Approval also creates the scaffolding the work needs:

  • hires any roles marked as new (and records them so they can be cleaned up)
  • a team grouping the roles
  • a project holding the sub-tickets
  • the pipeline template + run that drives it all
proposed → approved → executing → synthesizing → completed
↘ ↘ failed
↘ ↘ cancelled
Status Meaning
proposed The plan is ready and waiting for your one upfront approval
approved You approved it; materialization is in progress (hires, team, project, pipeline)
executing The generated pipeline is running: sub-tickets, discussion, work
synthesizing The sub-tickets are done; the synthesis step is producing the deliverable
completed Done: the deliverable landed on the parent ticket
failed A hard error, every sub-ticket failed, or the budget was exceeded
cancelled You cancelled it

A monotonic revision number tracks the proposal as the orchestrator revises it; the app records which revision you approved, so a mid-flight replan can’t silently change what you signed off on.

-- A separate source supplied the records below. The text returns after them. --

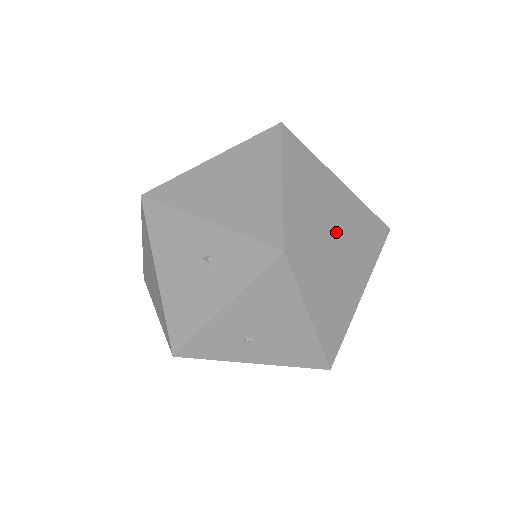
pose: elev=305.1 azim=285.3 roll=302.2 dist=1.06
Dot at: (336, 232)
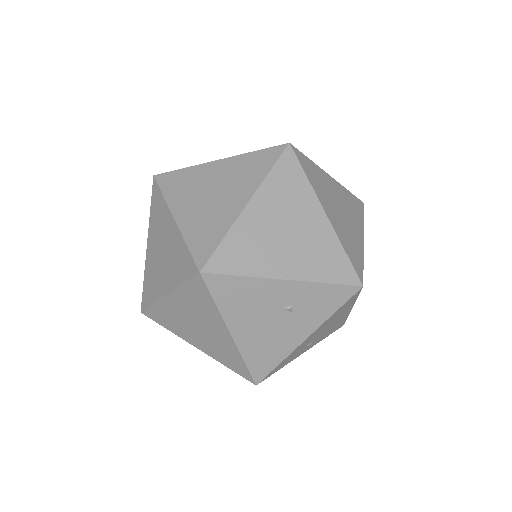
Dot at: (360, 237)
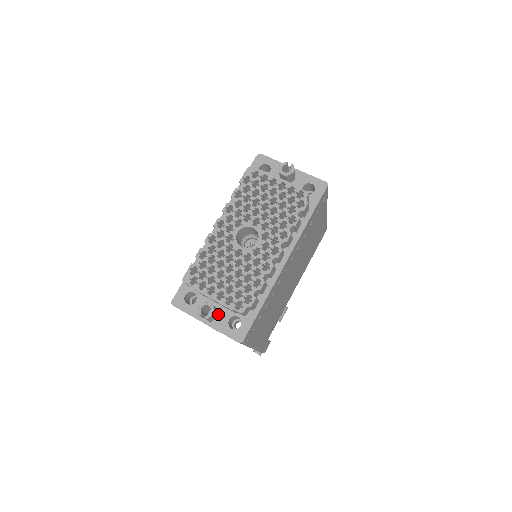
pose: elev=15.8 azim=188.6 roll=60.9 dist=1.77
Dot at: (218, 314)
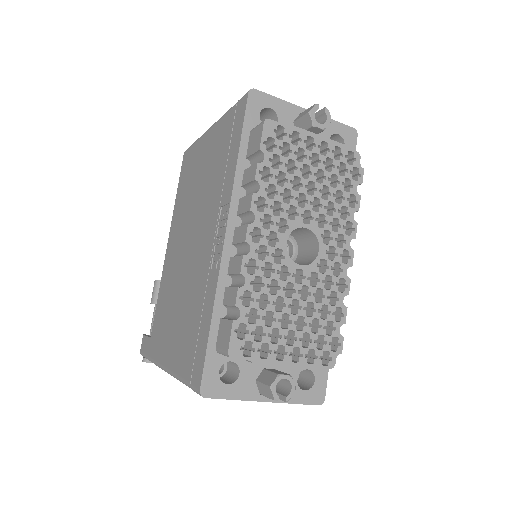
Dot at: occluded
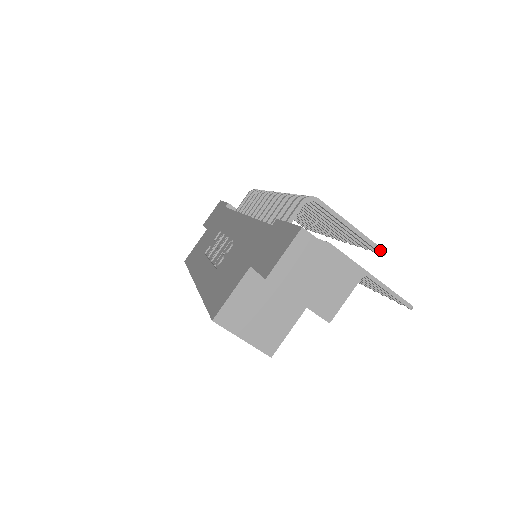
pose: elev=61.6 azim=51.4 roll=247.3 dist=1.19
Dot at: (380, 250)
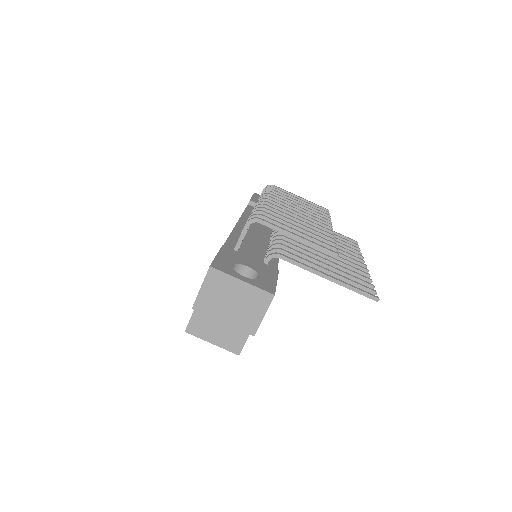
Dot at: (331, 253)
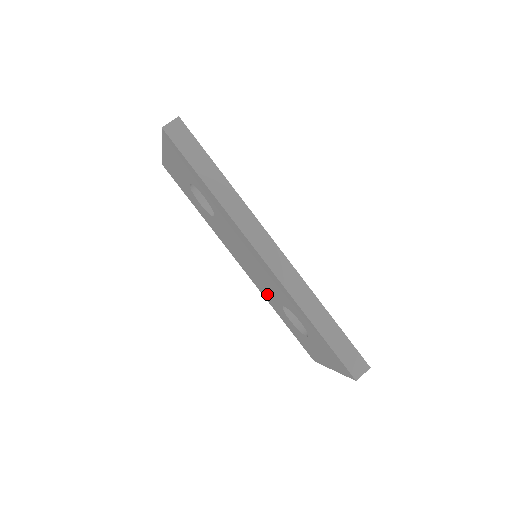
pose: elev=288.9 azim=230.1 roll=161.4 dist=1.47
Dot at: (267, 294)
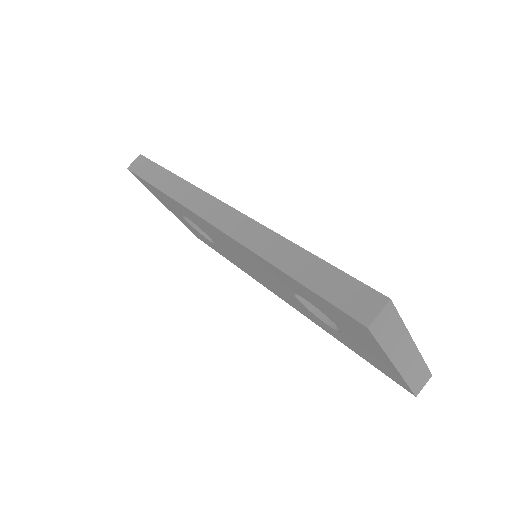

An orchestration always opens against a parent ticket and shares one discussion channel, so the whole effort is traceable to a single work item and the team talks in one room.

A kept-alive listener watches the generated pipeline and maps its terminal state back onto the orchestration and the parent ticket, so completion, failure, and budget-exceeded all surface in the places you already watch. The orchestration feature does not need its own execution engine.

You can cancel an orchestration at any time; the cancellation tears down the in-flight work.